▸ **PROMPT**: Each line in the listing below that contains "radius" should be returned.

- - - -

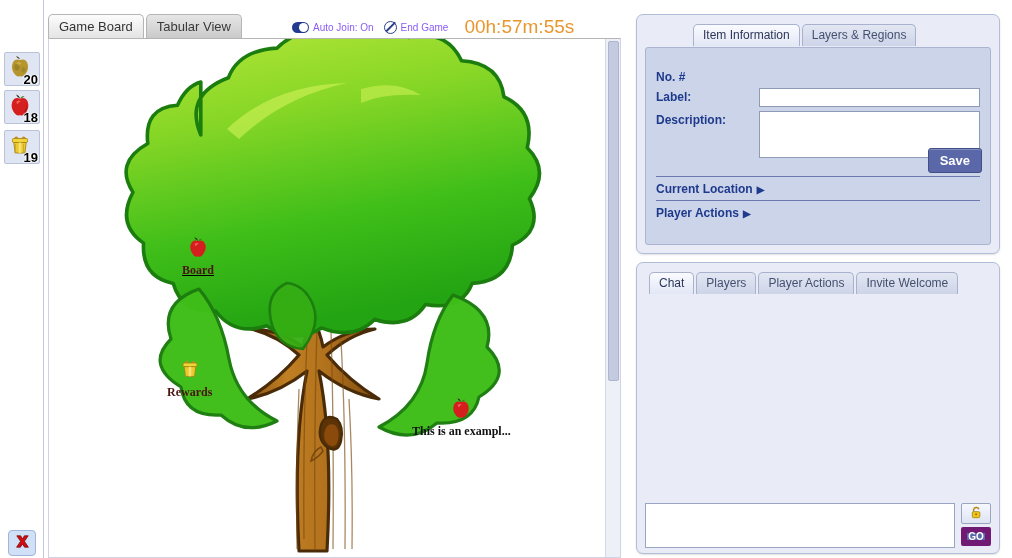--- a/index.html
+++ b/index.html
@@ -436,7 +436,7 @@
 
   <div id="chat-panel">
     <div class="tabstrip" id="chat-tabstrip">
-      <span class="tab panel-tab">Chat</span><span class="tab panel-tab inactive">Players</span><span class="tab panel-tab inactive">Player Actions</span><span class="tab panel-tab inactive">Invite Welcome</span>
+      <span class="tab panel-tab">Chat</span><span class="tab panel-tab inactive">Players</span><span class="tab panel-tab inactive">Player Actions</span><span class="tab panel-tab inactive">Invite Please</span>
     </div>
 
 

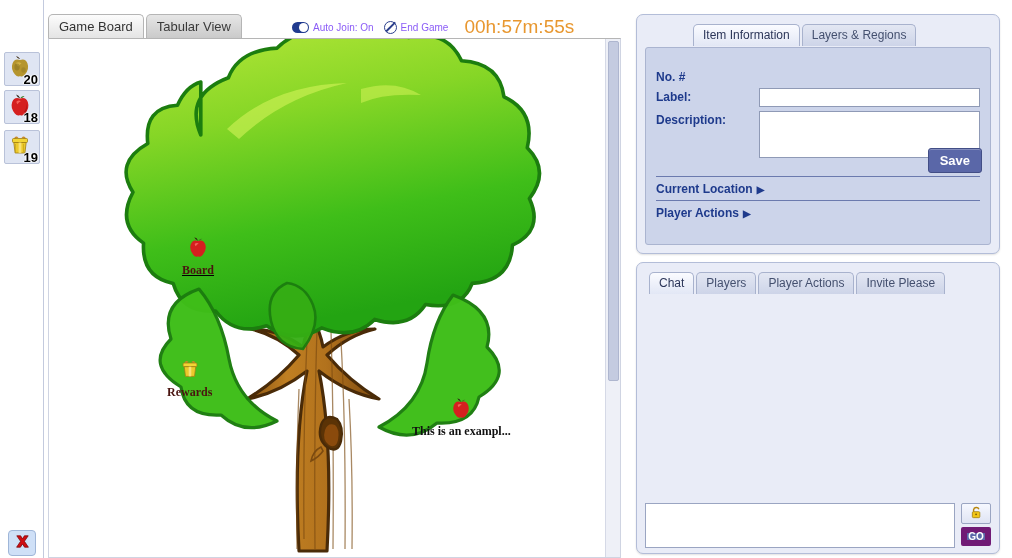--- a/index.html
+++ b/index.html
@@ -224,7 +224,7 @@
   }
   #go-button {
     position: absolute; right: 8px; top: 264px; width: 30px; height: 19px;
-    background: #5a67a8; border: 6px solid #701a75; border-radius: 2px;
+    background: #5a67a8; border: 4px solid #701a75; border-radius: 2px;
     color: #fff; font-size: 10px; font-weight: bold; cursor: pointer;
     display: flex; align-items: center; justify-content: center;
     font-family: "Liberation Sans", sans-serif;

- - - -

▸ **FINISHED EXERCISE**:
-    background: #5a67a8; border: 6px solid #701a75; border-radius: 2px;
+    background: #5a67a8; border: 4px solid #701a75; border-radius: 2px;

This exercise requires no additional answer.